Please write out the data below exactly, leaving out the pictures.

## Information given
***

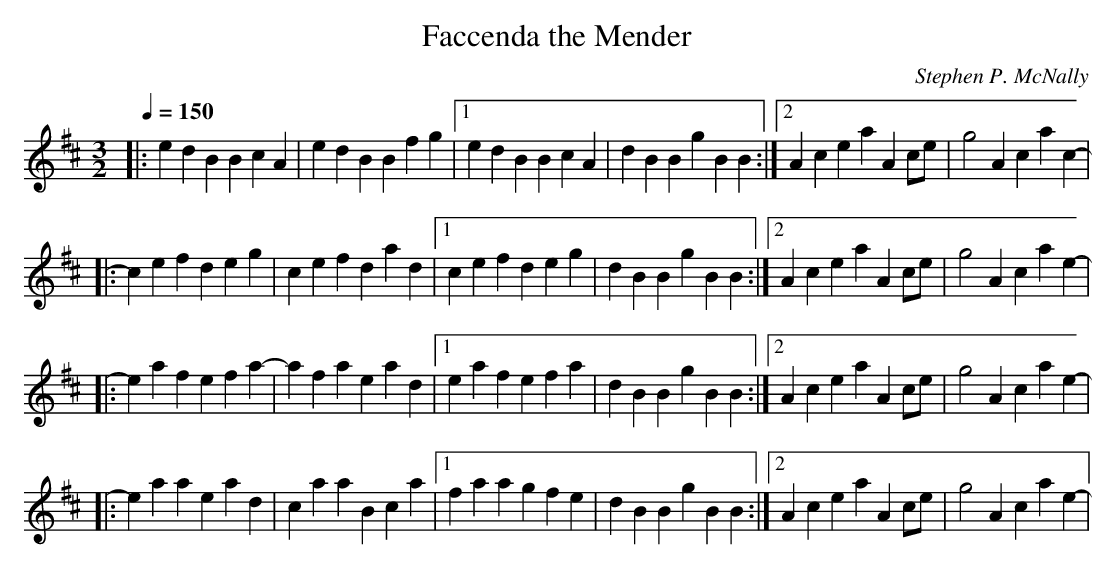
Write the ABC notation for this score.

X:1
T:Faccenda the Mender
M:3/2
L:1/4
Q:150
C:Stephen P. McNally
K:AMix
|:edBBcA|edBBfg|1edBBcA|dBBgBB:|2AceaAc/2e/2|g2Acac-|
|:cefdeg|cefdad|1cefdeg|dBBgBB:|2AceaAc/2e/2|g2Acae-|
|:eafefa-|afaead|1eafefa|dBBgBB:|2AceaAc/2e/2|g2Acae-|
|:eaaead|caaBca|1faagfe|dBBgBB:|2AceaAc/2e/2|g2Acae-|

***

## Output of the task
Write the ABC notation for this score.

X:1
T:Faccenda the Mender
M:3/2
L:1/4
Q:150
C:Stephen P. McNally
K:AMix
|:edBBcA|edBBfg|1edBBcA|dBBgBB:|2AceaAc/2e/2|g2Acac-|
|:cefdeg|cefdad|1cefdeg|dBBgBB:|2AceaAc/2e/2|g2Acae-|
|:eafefa-|afaead|1eafefa|dBBgBB:|2AceaAc/2e/2|g2Acae-|
|:eaaead|caaBca|1faagfe|dBBgBB:|2AceaAc/2e/2|g2Acae-|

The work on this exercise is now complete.